/SANSA-RDF-Reader

Reading more RDF serialization format for SANSA-RDF

Primary LanguageScala

SANSA RDF Reader

Description

SANSA RDF is a library to read RDF files into Spark. SANSA RDF Reader is an extension of io package of SANSA RDF Reader for reading N-Quads, Turtle and RDF/XML serialization formats of RDF.

This package reads N-Quads, Turtle and RDF/XML files and loads them into RDD, DataFrame and GraphX's Graph of Spark.

SANSA RDF Spark

The main application class is sansa_rdf.App. The application requires as application argument:

  • path to the input folder containing the data as .nq, .rdf or .ttl (e.g. data/stw.rdf)

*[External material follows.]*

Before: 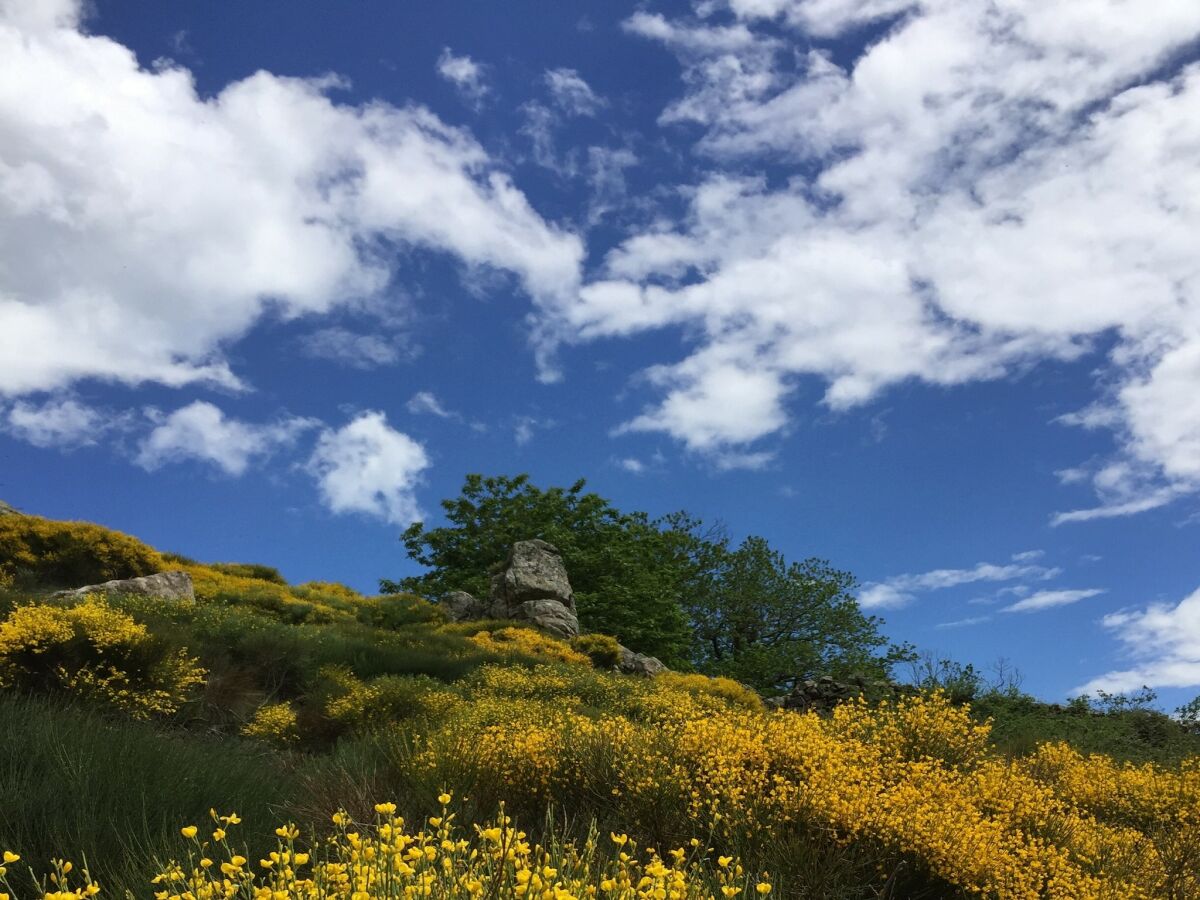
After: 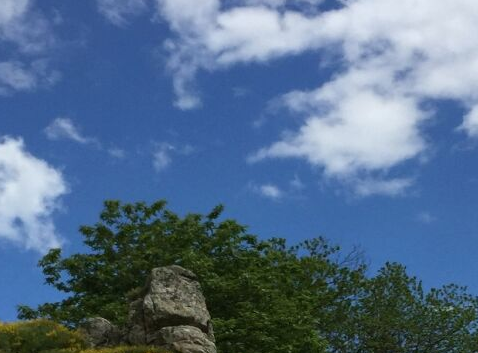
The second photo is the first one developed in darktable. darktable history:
crop: left 30.168%, top 30.476%, right 29.964%, bottom 30.211%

Running the application on a Spark

To run the application on a standalone Spark cluster

  1. Setup a Spark cluster
  2. Build the application with Maven
cd /path/to/application
mvn clean package
  1. Submit the application to the Spark cluster
spark-submit \
  	--class sansa_rdf.App \
  	--master spark://spark-master:7077 \
  	target/RDF_Reader-1.0-SNAPSHOT.jar \
  	/data/input

and for running each object individually replace the value of --class with one of sansa_rdf.io.NQuadReader, sansa_rdf.io.TurtleReader or sansa_rdf.io.XmlReader.